═══ DATA TO PROCESS
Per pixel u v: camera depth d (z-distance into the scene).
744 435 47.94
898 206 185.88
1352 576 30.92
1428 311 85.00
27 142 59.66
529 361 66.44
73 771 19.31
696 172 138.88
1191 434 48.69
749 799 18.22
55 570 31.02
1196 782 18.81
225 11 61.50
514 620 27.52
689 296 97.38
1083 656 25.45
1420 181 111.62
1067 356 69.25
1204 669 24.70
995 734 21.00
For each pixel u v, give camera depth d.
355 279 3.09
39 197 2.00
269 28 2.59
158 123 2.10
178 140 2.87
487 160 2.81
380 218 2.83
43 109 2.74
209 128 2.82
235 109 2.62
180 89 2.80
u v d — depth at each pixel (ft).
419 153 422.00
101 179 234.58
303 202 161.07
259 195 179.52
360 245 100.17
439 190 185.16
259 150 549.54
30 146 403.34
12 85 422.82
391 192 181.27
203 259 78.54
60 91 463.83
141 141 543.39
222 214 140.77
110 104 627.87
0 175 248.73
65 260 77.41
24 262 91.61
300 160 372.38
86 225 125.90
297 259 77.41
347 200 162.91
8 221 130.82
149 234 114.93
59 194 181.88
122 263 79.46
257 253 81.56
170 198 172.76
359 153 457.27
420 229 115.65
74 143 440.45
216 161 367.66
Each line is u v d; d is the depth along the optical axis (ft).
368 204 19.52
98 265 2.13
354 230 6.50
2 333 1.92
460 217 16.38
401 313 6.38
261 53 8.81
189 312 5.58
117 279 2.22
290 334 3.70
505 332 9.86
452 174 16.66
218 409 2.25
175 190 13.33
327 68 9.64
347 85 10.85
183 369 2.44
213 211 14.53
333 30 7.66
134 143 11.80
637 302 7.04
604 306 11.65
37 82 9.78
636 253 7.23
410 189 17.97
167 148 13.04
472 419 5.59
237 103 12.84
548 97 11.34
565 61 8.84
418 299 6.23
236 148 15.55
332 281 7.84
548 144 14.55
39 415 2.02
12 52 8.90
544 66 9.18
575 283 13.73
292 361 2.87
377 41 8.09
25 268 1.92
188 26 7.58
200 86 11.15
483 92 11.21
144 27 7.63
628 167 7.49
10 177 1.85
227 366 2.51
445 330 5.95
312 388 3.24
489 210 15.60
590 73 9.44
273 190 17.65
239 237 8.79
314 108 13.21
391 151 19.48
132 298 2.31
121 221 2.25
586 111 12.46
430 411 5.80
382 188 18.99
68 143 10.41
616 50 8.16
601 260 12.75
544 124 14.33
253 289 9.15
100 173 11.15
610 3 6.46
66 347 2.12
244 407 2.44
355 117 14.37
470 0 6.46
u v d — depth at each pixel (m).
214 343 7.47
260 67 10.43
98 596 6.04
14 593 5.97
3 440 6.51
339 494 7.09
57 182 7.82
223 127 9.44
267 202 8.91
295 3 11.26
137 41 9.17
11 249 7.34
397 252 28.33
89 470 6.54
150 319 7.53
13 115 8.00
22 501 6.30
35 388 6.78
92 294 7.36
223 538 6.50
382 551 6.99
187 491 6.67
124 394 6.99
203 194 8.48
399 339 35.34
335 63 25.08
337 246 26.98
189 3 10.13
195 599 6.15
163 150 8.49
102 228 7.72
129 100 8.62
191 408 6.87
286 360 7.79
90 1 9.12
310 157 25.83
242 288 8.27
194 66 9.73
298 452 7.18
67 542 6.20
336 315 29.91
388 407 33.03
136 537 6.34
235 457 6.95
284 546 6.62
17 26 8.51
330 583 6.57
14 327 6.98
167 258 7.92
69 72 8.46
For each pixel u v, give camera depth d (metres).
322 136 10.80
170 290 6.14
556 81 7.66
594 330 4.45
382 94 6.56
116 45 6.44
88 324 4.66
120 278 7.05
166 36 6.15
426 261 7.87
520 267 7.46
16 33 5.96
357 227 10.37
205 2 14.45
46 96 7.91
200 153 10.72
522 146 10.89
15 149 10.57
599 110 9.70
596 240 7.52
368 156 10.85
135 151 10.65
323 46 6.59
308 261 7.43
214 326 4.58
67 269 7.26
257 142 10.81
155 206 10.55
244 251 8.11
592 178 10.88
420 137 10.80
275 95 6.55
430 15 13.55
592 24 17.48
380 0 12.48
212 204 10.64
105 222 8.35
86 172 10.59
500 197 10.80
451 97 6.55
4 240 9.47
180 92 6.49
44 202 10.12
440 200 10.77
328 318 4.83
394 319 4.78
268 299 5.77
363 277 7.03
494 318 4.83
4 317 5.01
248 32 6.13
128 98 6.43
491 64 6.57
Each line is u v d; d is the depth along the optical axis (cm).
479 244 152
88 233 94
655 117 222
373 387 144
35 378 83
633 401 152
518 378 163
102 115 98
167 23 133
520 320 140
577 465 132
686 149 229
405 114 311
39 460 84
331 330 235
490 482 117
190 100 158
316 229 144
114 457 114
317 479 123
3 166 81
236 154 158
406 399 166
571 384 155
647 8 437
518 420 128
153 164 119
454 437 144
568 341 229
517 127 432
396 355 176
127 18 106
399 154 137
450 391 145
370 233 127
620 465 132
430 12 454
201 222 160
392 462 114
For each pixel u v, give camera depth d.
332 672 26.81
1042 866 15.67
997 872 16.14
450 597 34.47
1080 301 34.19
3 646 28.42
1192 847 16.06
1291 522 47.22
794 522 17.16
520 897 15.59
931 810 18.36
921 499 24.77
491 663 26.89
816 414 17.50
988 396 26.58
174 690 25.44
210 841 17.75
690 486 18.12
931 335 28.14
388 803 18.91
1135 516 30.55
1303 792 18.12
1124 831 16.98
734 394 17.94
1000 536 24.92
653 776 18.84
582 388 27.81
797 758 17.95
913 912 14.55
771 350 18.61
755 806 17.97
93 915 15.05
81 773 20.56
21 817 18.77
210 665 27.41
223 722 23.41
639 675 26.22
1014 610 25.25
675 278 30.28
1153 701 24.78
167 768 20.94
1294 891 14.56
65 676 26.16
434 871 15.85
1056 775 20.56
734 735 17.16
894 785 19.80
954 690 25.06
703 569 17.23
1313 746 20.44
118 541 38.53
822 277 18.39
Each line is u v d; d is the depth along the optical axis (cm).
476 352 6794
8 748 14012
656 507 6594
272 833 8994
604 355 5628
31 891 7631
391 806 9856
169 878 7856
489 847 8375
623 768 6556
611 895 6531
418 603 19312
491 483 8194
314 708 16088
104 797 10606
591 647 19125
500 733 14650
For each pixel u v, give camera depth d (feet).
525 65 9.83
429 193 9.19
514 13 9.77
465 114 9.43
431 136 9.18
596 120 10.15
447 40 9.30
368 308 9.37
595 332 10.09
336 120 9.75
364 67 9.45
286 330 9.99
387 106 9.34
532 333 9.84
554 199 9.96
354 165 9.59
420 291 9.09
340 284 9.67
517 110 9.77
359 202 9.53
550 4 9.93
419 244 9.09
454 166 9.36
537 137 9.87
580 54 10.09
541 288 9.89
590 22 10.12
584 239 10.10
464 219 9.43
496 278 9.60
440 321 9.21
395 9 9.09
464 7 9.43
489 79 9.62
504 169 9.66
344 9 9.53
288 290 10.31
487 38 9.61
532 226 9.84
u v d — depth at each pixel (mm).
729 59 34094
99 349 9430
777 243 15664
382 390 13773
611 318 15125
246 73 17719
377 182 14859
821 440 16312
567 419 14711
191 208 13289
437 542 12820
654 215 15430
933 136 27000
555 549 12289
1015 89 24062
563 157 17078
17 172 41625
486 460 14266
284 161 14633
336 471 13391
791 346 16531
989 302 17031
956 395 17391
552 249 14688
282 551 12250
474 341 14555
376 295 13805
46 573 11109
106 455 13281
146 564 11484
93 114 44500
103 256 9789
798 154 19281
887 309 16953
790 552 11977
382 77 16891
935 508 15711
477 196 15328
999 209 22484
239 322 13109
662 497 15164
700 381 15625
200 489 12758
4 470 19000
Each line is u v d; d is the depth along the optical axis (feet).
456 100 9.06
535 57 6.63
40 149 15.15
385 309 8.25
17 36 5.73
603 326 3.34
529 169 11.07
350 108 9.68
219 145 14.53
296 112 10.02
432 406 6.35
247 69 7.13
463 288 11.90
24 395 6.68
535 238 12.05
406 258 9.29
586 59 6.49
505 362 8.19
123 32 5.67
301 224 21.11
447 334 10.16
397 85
══════
**TASK DESCRIPTION:**
When you reach the line containing "189 312 5.58" in the data above, start copying exactly, and stop after the line containing "548 97 11.34".

**RESPONSE BOX:**
189 312 5.58
117 279 2.22
290 334 3.70
505 332 9.86
452 174 16.66
218 409 2.25
175 190 13.33
327 68 9.64
347 85 10.85
183 369 2.44
213 211 14.53
333 30 7.66
134 143 11.80
637 302 7.04
604 306 11.65
37 82 9.78
636 253 7.23
410 189 17.97
167 148 13.04
472 419 5.59
237 103 12.84
548 97 11.34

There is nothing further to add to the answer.